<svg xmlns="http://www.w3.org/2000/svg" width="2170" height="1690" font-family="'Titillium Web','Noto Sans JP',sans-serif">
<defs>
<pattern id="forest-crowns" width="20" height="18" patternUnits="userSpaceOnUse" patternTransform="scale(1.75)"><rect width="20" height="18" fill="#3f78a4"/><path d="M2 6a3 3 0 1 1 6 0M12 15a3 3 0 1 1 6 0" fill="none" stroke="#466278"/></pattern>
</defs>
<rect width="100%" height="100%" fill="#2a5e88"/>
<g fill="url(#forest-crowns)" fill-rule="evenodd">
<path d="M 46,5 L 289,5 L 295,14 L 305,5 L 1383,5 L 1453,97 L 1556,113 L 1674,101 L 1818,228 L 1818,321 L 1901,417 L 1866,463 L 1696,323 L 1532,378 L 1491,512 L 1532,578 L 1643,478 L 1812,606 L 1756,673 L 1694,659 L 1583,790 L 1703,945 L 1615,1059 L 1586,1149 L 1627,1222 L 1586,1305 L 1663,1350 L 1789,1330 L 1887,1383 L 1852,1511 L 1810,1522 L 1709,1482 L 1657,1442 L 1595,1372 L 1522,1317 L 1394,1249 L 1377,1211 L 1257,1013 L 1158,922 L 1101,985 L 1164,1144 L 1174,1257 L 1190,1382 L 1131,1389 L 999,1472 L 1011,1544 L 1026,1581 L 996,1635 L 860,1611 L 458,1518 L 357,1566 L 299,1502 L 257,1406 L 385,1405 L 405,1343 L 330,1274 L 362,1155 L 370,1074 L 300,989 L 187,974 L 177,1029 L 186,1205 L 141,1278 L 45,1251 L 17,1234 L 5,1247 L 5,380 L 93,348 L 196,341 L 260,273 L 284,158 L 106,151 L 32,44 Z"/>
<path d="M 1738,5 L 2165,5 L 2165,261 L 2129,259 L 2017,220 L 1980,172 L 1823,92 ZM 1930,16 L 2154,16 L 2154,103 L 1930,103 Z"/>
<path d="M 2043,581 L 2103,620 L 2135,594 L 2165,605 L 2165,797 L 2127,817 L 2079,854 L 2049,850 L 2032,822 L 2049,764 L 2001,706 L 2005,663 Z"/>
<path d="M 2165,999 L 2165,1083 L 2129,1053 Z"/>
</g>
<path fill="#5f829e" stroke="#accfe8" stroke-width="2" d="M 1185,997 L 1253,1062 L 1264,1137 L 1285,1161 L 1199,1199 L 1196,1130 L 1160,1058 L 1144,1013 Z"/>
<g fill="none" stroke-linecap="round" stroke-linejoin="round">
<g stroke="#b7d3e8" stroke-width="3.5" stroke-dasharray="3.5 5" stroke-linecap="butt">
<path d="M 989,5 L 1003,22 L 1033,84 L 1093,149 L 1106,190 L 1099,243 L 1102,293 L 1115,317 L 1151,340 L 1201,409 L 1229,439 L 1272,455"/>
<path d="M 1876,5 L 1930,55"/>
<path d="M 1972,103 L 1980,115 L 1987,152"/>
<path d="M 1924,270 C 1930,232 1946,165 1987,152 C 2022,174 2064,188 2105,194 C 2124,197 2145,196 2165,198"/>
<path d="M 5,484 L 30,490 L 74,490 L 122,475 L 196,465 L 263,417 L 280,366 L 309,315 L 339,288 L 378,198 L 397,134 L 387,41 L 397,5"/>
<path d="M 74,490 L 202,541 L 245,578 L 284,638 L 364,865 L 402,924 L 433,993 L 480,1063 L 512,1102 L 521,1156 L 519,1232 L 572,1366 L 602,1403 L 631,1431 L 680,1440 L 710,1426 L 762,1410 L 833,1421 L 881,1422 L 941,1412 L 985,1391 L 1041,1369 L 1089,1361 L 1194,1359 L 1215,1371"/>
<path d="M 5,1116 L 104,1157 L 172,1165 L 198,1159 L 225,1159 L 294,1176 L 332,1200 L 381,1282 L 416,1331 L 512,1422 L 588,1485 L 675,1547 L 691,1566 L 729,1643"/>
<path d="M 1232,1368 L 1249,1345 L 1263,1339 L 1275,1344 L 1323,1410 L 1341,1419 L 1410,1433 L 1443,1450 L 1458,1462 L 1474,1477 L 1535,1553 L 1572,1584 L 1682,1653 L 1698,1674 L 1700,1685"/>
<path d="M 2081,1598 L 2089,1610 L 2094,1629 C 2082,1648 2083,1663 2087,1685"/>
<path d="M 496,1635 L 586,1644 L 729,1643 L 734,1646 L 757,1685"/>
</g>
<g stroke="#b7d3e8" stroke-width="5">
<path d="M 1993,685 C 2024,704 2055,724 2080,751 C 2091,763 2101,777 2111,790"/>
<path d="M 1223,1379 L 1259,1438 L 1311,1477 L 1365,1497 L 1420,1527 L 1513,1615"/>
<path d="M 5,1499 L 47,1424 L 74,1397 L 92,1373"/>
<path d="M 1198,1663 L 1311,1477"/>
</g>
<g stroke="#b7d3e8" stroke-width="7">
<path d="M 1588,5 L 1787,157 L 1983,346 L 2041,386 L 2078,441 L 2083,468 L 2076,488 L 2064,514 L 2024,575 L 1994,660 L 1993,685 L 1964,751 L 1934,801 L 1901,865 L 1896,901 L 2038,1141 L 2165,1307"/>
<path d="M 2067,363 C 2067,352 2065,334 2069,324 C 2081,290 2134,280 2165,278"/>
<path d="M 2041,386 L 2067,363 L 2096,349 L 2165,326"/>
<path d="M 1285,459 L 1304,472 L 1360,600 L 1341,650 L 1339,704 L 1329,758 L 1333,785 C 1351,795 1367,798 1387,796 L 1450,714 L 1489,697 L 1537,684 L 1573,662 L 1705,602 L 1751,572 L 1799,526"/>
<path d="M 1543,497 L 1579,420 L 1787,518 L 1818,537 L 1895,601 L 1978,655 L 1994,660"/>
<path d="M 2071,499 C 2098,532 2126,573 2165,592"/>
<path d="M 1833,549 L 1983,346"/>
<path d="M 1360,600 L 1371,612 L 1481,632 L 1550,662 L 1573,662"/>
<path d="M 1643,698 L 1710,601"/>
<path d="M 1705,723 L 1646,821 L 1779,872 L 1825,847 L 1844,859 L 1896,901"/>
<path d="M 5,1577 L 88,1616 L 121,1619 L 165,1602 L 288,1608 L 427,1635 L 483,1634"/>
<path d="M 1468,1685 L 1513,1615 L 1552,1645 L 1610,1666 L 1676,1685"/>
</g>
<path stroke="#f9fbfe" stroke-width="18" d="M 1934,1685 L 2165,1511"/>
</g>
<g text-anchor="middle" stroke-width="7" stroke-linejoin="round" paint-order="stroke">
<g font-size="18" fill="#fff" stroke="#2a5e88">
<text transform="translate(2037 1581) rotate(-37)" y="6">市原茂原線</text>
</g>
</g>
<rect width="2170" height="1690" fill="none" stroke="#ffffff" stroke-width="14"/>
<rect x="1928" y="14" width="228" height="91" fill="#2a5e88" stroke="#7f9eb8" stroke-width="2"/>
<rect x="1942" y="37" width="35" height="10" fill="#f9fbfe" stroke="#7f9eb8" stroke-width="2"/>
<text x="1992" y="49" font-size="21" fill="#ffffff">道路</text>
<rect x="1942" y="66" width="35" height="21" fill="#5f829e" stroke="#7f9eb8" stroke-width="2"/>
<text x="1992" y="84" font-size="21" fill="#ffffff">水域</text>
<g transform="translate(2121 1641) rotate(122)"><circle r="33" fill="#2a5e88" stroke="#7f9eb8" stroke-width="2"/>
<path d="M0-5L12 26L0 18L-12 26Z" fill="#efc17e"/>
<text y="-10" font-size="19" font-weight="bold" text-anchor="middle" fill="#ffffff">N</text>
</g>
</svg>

* _Brief_: Return all of the data above exactly, leaving out no line.

* _Your response_:
<svg xmlns="http://www.w3.org/2000/svg" width="2170" height="1690" font-family="'Titillium Web','Noto Sans JP',sans-serif">
<defs>
<pattern id="forest-crowns" width="20" height="18" patternUnits="userSpaceOnUse" patternTransform="scale(1.75)"><rect width="20" height="18" fill="#3f78a4"/><path d="M2 6a3 3 0 1 1 6 0M12 15a3 3 0 1 1 6 0" fill="none" stroke="#466278"/></pattern>
</defs>
<rect width="100%" height="100%" fill="#2a5e88"/>
<g fill="url(#forest-crowns)" fill-rule="evenodd">
<path d="M 46,5 L 289,5 L 295,14 L 305,5 L 1383,5 L 1453,97 L 1556,113 L 1674,101 L 1818,228 L 1818,321 L 1901,417 L 1866,463 L 1696,323 L 1532,378 L 1491,512 L 1532,578 L 1643,478 L 1812,606 L 1756,673 L 1694,659 L 1583,790 L 1703,945 L 1615,1059 L 1586,1149 L 1627,1222 L 1586,1305 L 1663,1350 L 1789,1330 L 1887,1383 L 1852,1511 L 1810,1522 L 1709,1482 L 1657,1442 L 1595,1372 L 1522,1317 L 1394,1249 L 1377,1211 L 1257,1013 L 1158,922 L 1101,985 L 1164,1144 L 1174,1257 L 1190,1382 L 1131,1389 L 999,1472 L 1011,1544 L 1026,1581 L 996,1635 L 860,1611 L 458,1518 L 357,1566 L 299,1502 L 257,1406 L 385,1405 L 405,1343 L 330,1274 L 362,1155 L 370,1074 L 300,989 L 187,974 L 177,1029 L 186,1205 L 141,1278 L 45,1251 L 17,1234 L 5,1247 L 5,380 L 93,348 L 196,341 L 260,273 L 284,158 L 106,151 L 32,44 Z"/>
<path d="M 1738,5 L 2165,5 L 2165,261 L 2129,259 L 2017,220 L 1980,172 L 1823,92 ZM 1930,16 L 2154,16 L 2154,103 L 1930,103 Z"/>
<path d="M 2043,581 L 2103,620 L 2135,594 L 2165,605 L 2165,797 L 2127,817 L 2079,854 L 2049,850 L 2032,822 L 2049,764 L 2001,706 L 2005,663 Z"/>
<path d="M 2165,999 L 2165,1083 L 2129,1053 Z"/>
</g>
<path fill="#5f829e" stroke="#accfe8" stroke-width="2" d="M 1185,997 L 1253,1062 L 1264,1137 L 1285,1161 L 1199,1199 L 1196,1130 L 1160,1058 L 1144,1013 Z"/>
<g fill="none" stroke-linecap="round" stroke-linejoin="round">
<g stroke="#b7d3e8" stroke-width="3.5" stroke-dasharray="3.5 5" stroke-linecap="butt">
<path d="M 989,5 L 1003,22 L 1033,84 L 1093,149 L 1106,190 L 1099,243 L 1102,293 L 1115,317 L 1151,340 L 1201,409 L 1229,439 L 1272,455"/>
<path d="M 1876,5 L 1930,55"/>
<path d="M 1972,103 L 1980,115 L 1987,152"/>
<path d="M 1924,270 C 1930,232 1946,165 1987,152 C 2022,174 2064,188 2105,194 C 2124,197 2145,196 2165,198"/>
<path d="M 5,484 L 30,490 L 74,490 L 122,475 L 196,465 L 263,417 L 280,366 L 309,315 L 339,288 L 378,198 L 397,134 L 387,41 L 397,5"/>
<path d="M 74,490 L 202,541 L 245,578 L 284,638 L 364,865 L 402,924 L 433,993 L 480,1063 L 512,1102 L 521,1156 L 519,1232 L 572,1366 L 602,1403 L 631,1431 L 680,1440 L 710,1426 L 762,1410 L 833,1421 L 881,1422 L 941,1412 L 985,1391 L 1041,1369 L 1089,1361 L 1194,1359 L 1215,1371"/>
<path d="M 5,1116 L 104,1157 L 172,1165 L 198,1159 L 225,1159 L 294,1176 L 332,1200 L 381,1282 L 416,1331 L 512,1422 L 588,1485 L 675,1547 L 691,1566 L 729,1643"/>
<path d="M 1232,1368 L 1249,1345 L 1263,1339 L 1275,1344 L 1323,1410 L 1341,1419 L 1410,1433 L 1443,1450 L 1458,1462 L 1474,1477 L 1535,1553 L 1572,1584 L 1682,1653 L 1698,1674 L 1700,1685"/>
<path d="M 2081,1598 L 2089,1610 L 2094,1629 C 2082,1648 2083,1663 2087,1685"/>
<path d="M 496,1635 L 586,1644 L 729,1643 L 734,1646 L 757,1685"/>
</g>
<g stroke="#b7d3e8" stroke-width="5">
<path d="M 1993,685 C 2024,704 2055,724 2080,751 C 2091,763 2101,777 2111,790"/>
<path d="M 1223,1379 L 1259,1438 L 1311,1477 L 1365,1497 L 1420,1527 L 1513,1615"/>
<path d="M 5,1499 L 47,1424 L 74,1397 L 92,1373"/>
<path d="M 1198,1663 L 1311,1477"/>
</g>
<g stroke="#b7d3e8" stroke-width="7">
<path d="M 1588,5 L 1787,157 L 1983,346 L 2041,386 L 2078,441 L 2083,468 L 2076,488 L 2064,514 L 2024,575 L 1994,660 L 1993,685 L 1964,751 L 1934,801 L 1901,865 L 1896,901 L 2038,1141 L 2165,1307"/>
<path d="M 2067,363 C 2067,352 2065,334 2069,324 C 2081,290 2134,280 2165,278"/>
<path d="M 2041,386 L 2067,363 L 2096,349 L 2165,326"/>
<path d="M 1285,459 L 1304,472 L 1360,600 L 1341,650 L 1339,704 L 1329,758 L 1333,785 C 1351,795 1367,798 1387,796 L 1450,714 L 1489,697 L 1537,684 L 1573,662 L 1705,602 L 1751,572 L 1799,526"/>
<path d="M 1543,497 L 1579,420 L 1787,518 L 1818,537 L 1895,601 L 1978,655 L 1994,660"/>
<path d="M 2071,499 C 2098,532 2126,573 2165,592"/>
<path d="M 1833,549 L 1983,346"/>
<path d="M 1360,600 L 1371,612 L 1481,632 L 1550,662 L 1573,662"/>
<path d="M 1643,698 L 1710,601"/>
<path d="M 1705,723 L 1646,821 L 1779,872 L 1825,847 L 1844,859 L 1896,901"/>
<path d="M 5,1577 L 88,1616 L 121,1619 L 165,1602 L 288,1608 L 427,1635 L 483,1634"/>
<path d="M 1468,1685 L 1513,1615 L 1552,1645 L 1610,1666 L 1676,1685"/>
</g>
<path stroke="#f9fbfe" stroke-width="18" d="M 1934,1685 L 2165,1511"/>
</g>
<g text-anchor="middle" stroke-width="7" stroke-linejoin="round" paint-order="stroke">
<g font-size="18" fill="#fff" stroke="#2a5e88">
<text transform="translate(2037 1581) rotate(-37)" y="6">市原茂原線</text>
</g>
</g>
<rect width="2170" height="1690" fill="none" stroke="#ffffff" stroke-width="14"/>
<rect x="1928" y="14" width="228" height="91" fill="#2a5e88" stroke="#7f9eb8" stroke-width="2"/>
<rect x="1942" y="37" width="35" height="10" fill="#f9fbfe" stroke="#7f9eb8" stroke-width="2"/>
<text x="1992" y="49" font-size="21" fill="#ffffff">道路</text>
<rect x="1942" y="66" width="35" height="21" fill="#5f829e" stroke="#7f9eb8" stroke-width="2"/>
<text x="1992" y="84" font-size="21" fill="#ffffff">水域</text>
<g transform="translate(2121 1641) rotate(122)"><circle r="33" fill="#2a5e88" stroke="#7f9eb8" stroke-width="2"/>
<path d="M0-5L12 26L0 18L-12 26Z" fill="#efc17e"/>
<text y="-10" font-size="19" font-weight="bold" text-anchor="middle" fill="#ffffff">N</text>
</g>
</svg>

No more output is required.